● **Source data**
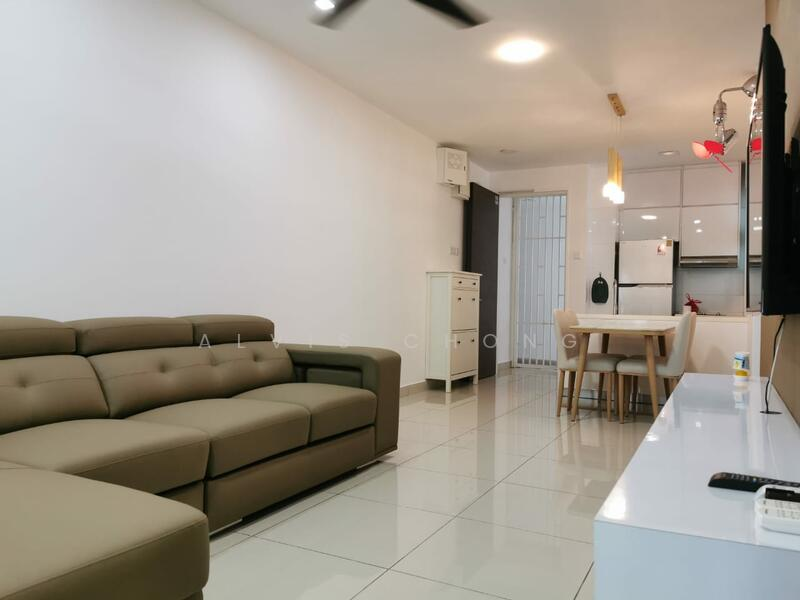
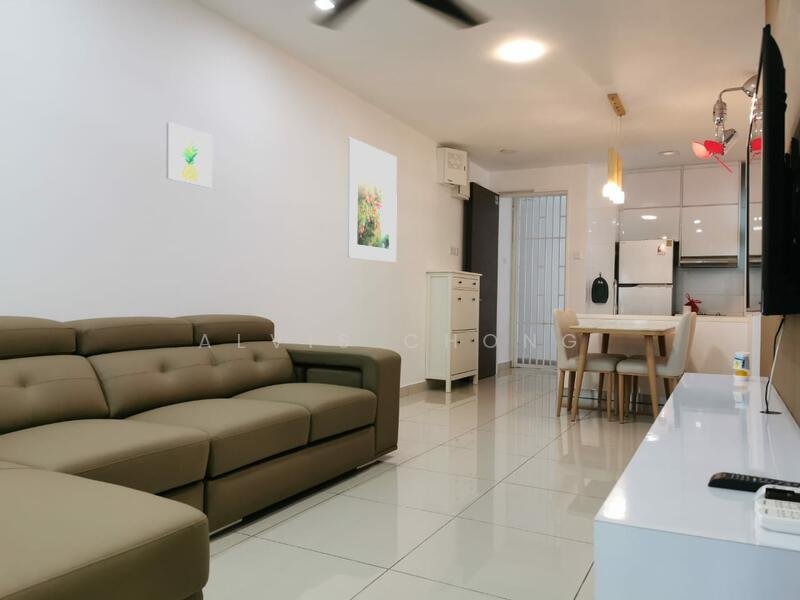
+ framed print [347,137,398,263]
+ wall art [165,122,213,189]
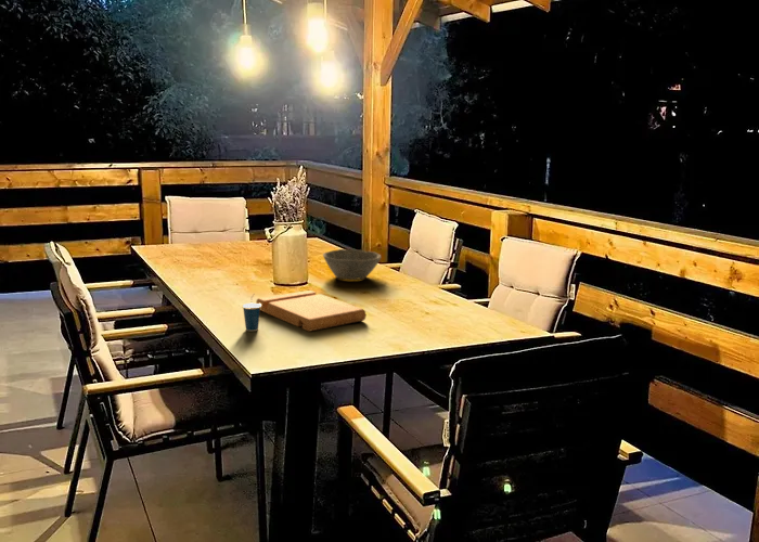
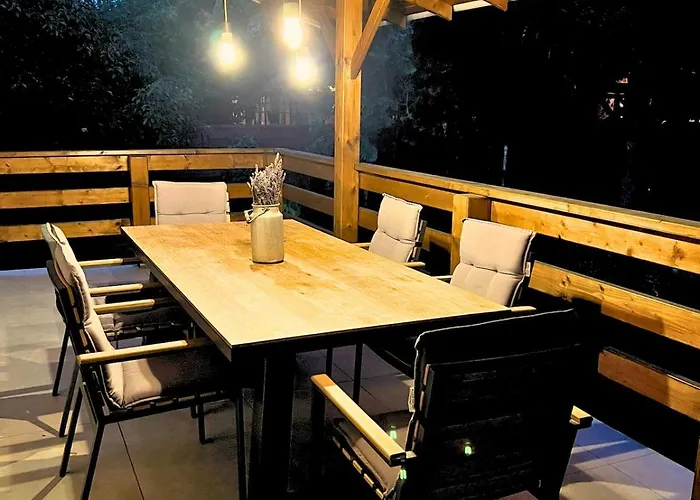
- bowl [322,248,382,281]
- cutting board [255,289,366,333]
- cup [242,293,261,332]
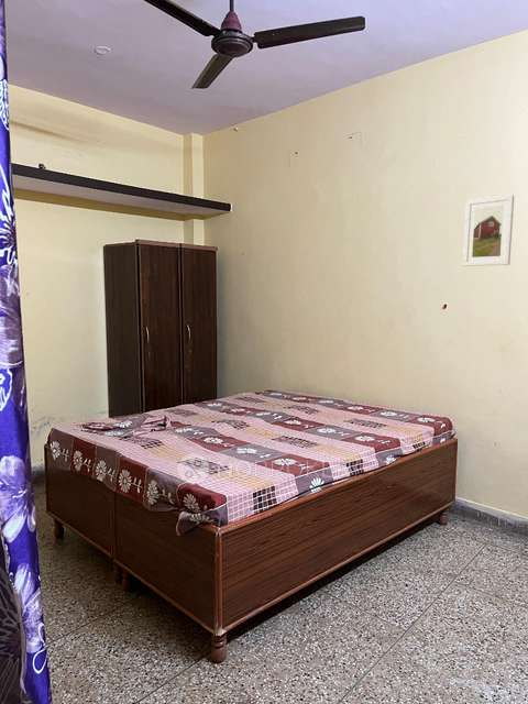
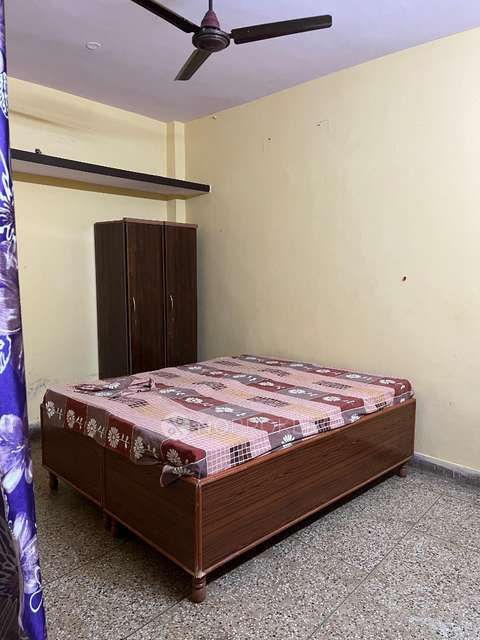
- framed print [462,194,515,267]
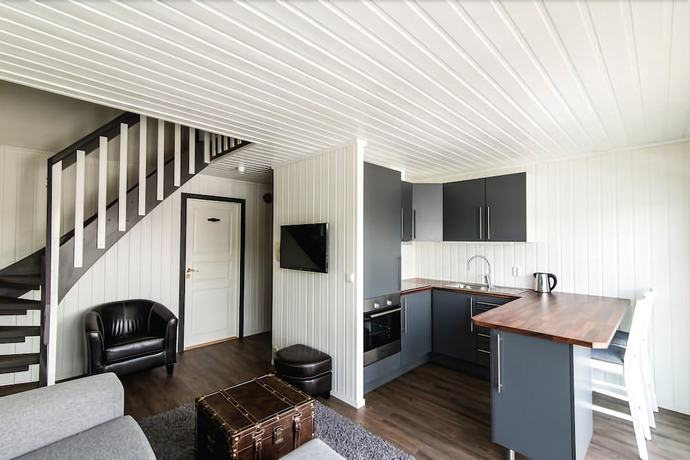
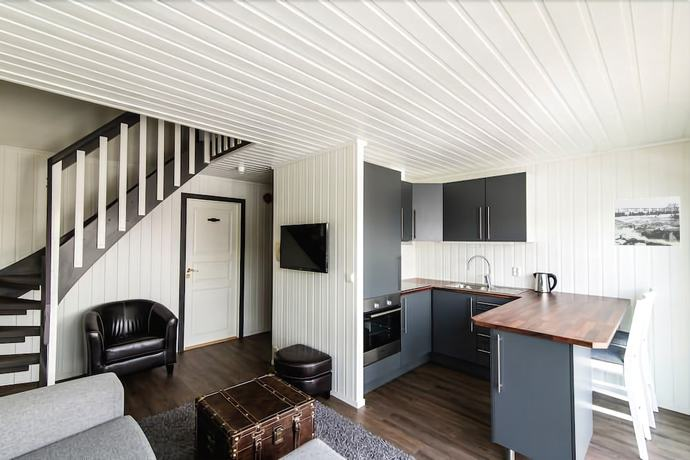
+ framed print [613,195,682,248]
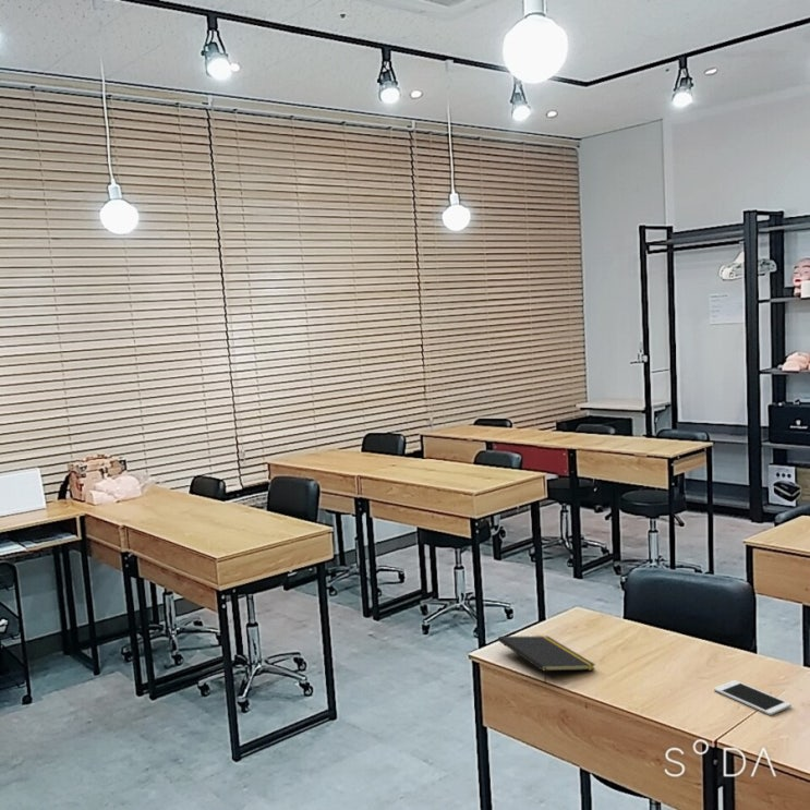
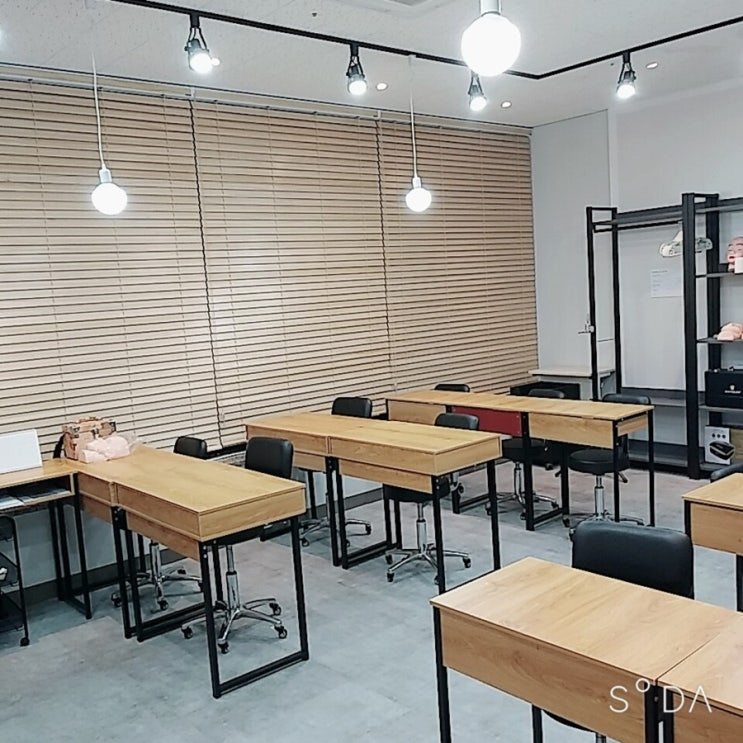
- cell phone [713,679,793,716]
- notepad [497,634,596,685]
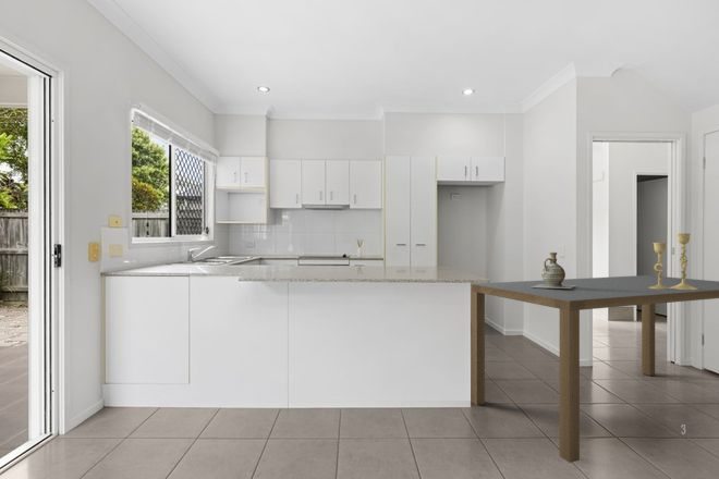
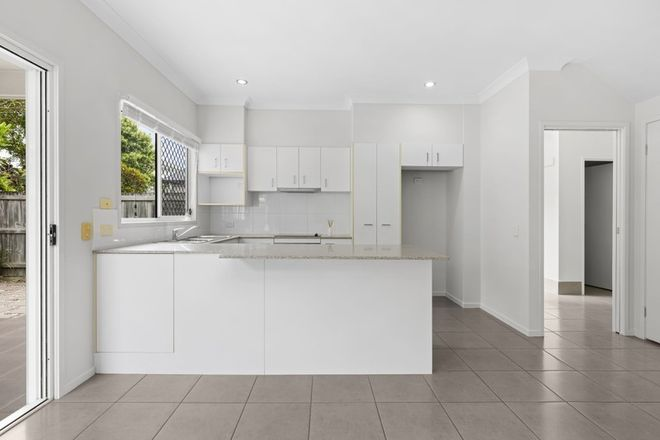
- dining table [470,274,719,464]
- ceramic jug [532,251,576,288]
- candlestick [649,232,698,290]
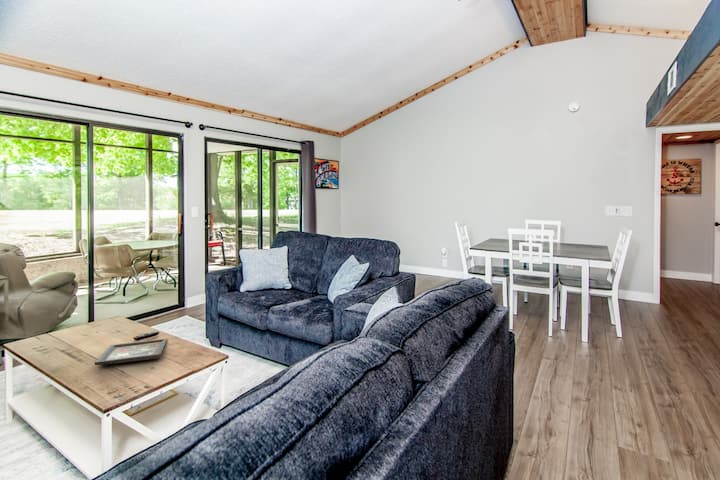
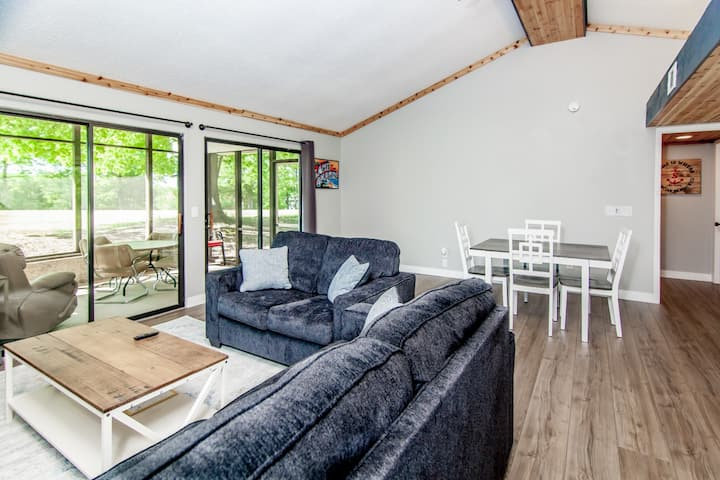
- decorative tray [94,338,168,366]
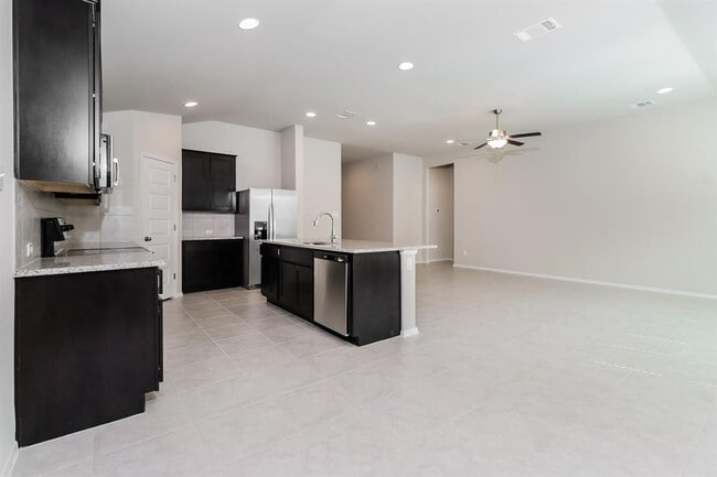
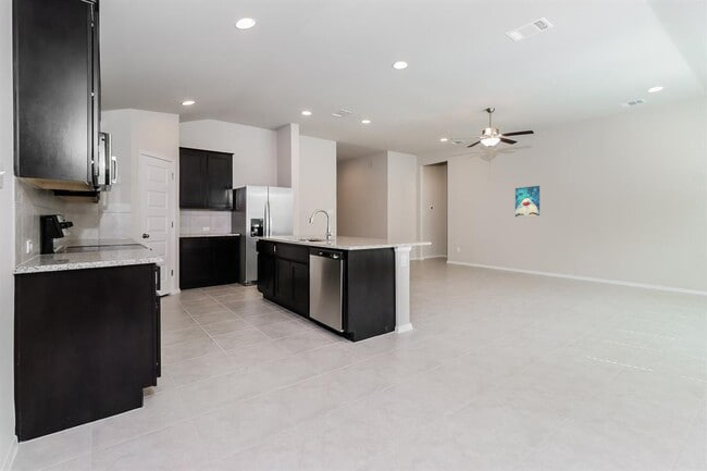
+ wall art [514,185,541,218]
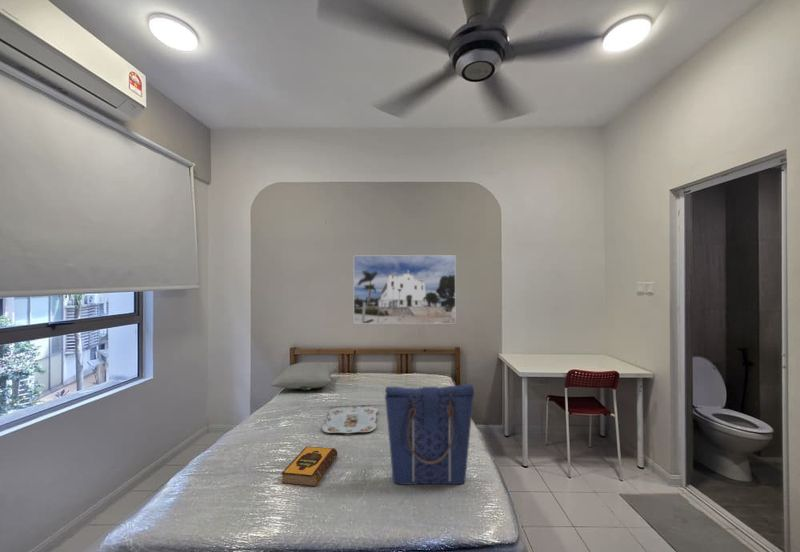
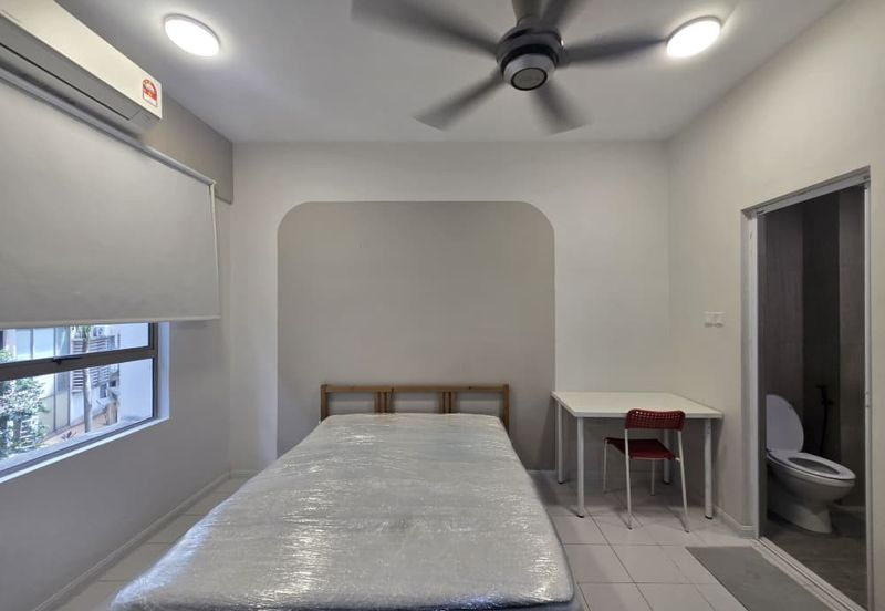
- tote bag [384,383,475,485]
- hardback book [281,445,338,488]
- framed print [353,254,457,325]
- serving tray [321,405,378,434]
- pillow [269,361,338,391]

● **Aim of the task**
Omit the pictures, then copy out all the data exactly as it stands.

● **Response for this exercise**
+ framed print [347,137,398,263]
+ wall art [165,122,213,189]
- bowl [322,248,382,281]
- cutting board [255,289,366,333]
- cup [242,293,261,332]
- framed print [462,194,515,267]
+ framed print [613,195,682,248]
- cell phone [713,679,793,716]
- notepad [497,634,596,685]
- dining table [470,274,719,464]
- ceramic jug [532,251,576,288]
- candlestick [649,232,698,290]
- decorative tray [94,338,168,366]
+ wall art [514,185,541,218]
- tote bag [384,383,475,485]
- hardback book [281,445,338,488]
- framed print [353,254,457,325]
- serving tray [321,405,378,434]
- pillow [269,361,338,391]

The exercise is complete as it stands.